Exhibitions & Fairs

Milan Highlights

Milano Galleries

1. Dep Art Gallery: Carlos Cruz-Diez, Colore come evento di spazi

A spectacular solo exhibition, and the first of the great Venezuelan master’s work since his death in July of this year. Considered by many to be one of the great innovators of twentieth century art—his influence spanned across movements and continents, touching the practice of the Op art generation, Kinetic artists, Minimalists, Color field artists, amongst many others. His optical-kinetic research into color and its properties created a stunning body of work of pulsing intensity. Surveyed here through sixteen impressive works, the exhibition powerfully communicates Cruz-Diez’s conviction that color was not merely the constituent element of a painting or artwork but a physically real sensory experience.


2. Mimmo Scognamiglio Artecontemporanea: Beyond Color

A group painting exhibition of three leading practitioners of abstraction. Featuring works by Peter Halley, Jason Martin and Prudencio Irazábal, the premise of the show is to investigate how each researches the ‘space’ of painting through color and light through their respective utilisation of uniquely innovative painting techniques and materials. The rule-based practices each applies to their work contributes to a varied and interesting juxtaposition of styles, making for a show where opacity, transparency, surface and depth are all governed in different ways by paint’s physical qualities in the hands of the respective participants.


3. Scaramouche Loves Aline:
Vittorio Messina, Natural Theater, evidence of archeology to come.

A sprawling multi-media site-specific installation, reflecting on the the use of technology in our era. The term and practice of archeology evokes ideas of time, space, of history, but also a new idea of the future by way of mining the past. Messina’s “Natural Theater, evidence of archeology to come” is an intriguing investigation into the occurrence of events, facts and documents that render history a concrete construct. With its underpinnings in the conceptual art movement of the 1970s, Messina’s installation connects manifold temporal dimensions, juxtaposing an accumulation of ruins and relics with an audio installation in a decidedly lo-fi manner, in order to question our reliance on technological innovation.


4. Tommaso Calabro Gallery. L’amore per il progetto.
Rodolfo Aricò and Anna Castelli Ferrieri

A two person show exhibiting works by Italian twentieth century masters Rodolfo Aricò and Anna Castelli Ferrieri, both pivotal figures in the modernist intersection between art and architecture. Aricò’s paintings and constructions bear the influence of contemporaneous practices, particularly those of Kenneth Noland who was to prove a major inspiration. Tracing the lineage of perspective, a Renaissance innovation of the fourteenth century, and conflating this with the architectural practice of axonometric projection, Aricò’s object-paintings evince an impressive structural and conceptual rigour. One of the most important figures of Italian architecture in the second half of the twentieth century, Castelli Ferrieri was one of the first women to graduate in architecture from the Polytechnic University of Milan. A peer and colleague of Piero Bottoni, Ernesto Nathan Rogers, Vico Magistretti, Achille Castiglioni, Ettore Sottsass, Roberto Sambonet and Marco Zanuso, she was a sophisticate in the fields of art, literature and music, an interdisciplinary approach which can be seen in the works on display. Characterised by vivid colours and executed in propylene, polyurethane and resin – materials that were almost unexplored in early 1970s design – her creations derived from a thorough research of materials’ properties, which aimed at responding to both functional and aesthetic needs. Her skill was in exploring the versatility of the material to create innovative pieces of furniture. Many of these were designed for Kartell, a design industry titan founded by Castelli Ferrieri’s husband, Giulio Castelli, in 1949, and which she herself artistically directed from 1976 to 1987.

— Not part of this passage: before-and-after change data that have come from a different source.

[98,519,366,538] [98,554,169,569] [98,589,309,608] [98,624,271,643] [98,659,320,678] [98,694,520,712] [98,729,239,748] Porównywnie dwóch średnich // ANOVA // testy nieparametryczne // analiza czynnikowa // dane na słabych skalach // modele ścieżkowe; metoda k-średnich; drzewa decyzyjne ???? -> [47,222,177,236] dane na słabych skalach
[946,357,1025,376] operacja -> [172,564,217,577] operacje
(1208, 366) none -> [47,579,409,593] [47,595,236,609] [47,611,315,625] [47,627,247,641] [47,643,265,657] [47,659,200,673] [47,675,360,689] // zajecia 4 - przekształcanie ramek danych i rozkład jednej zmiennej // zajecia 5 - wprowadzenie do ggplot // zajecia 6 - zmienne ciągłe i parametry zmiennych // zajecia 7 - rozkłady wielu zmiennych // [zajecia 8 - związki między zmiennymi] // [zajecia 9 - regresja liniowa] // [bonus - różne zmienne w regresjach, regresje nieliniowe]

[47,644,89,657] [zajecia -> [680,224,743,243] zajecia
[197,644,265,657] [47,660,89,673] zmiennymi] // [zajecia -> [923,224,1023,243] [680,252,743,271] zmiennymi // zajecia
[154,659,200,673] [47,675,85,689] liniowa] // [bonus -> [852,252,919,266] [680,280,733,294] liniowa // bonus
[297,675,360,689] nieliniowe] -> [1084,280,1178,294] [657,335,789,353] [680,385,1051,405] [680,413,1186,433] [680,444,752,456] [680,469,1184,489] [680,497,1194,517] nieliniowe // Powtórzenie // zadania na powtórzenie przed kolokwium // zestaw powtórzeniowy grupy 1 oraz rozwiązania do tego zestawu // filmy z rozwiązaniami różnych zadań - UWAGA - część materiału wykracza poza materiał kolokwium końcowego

5. M77. Traveling to post history
Braco Dimitrijević

Under the rubric of the term ‘post history’, a phrase coined by the artist a few years before the creation of the term Postmodernism, and which he defined as a coexistence of different concepts and models for noting history and its various truths, a few disparate yet related bodies of work are displayed. Drawing inspiration from his work in the 1970s the artist examines the relationship between chance and creativity with two never-before-seen large scale works created site-specifically for the exhibition. Two vintage wooden rowing boats greet visitors upon entry, each superimposed with large photographic ‘sails’ that portray the faces of artists and intellectuals such as Tesla, Modigliani, Malevič and Gončarova, all of whom shared alternating critical success and a fame that was recognised years (often posthumously) after having produced the works for which they are considered masters. The exhibition continues with two groups of works set around the large installation Heralds of Post History, a piece that was previously presented in Arts & Foods, the large themed exhibition curated by Germano Celant for the Milan Triennale in 2015. It consists of photographs from the Balkan Walzer series: portraits of famous composers defaced by pickaxes that break the glass surface and remain wedged in the picture, with a red chilli pepper evoking a trickle of blood. The second group of works consists of large format photographs recording compelling encounters between wild animals and works of art; a shared theme in both consisting of a silent dialogue in which nature and culture come face to face.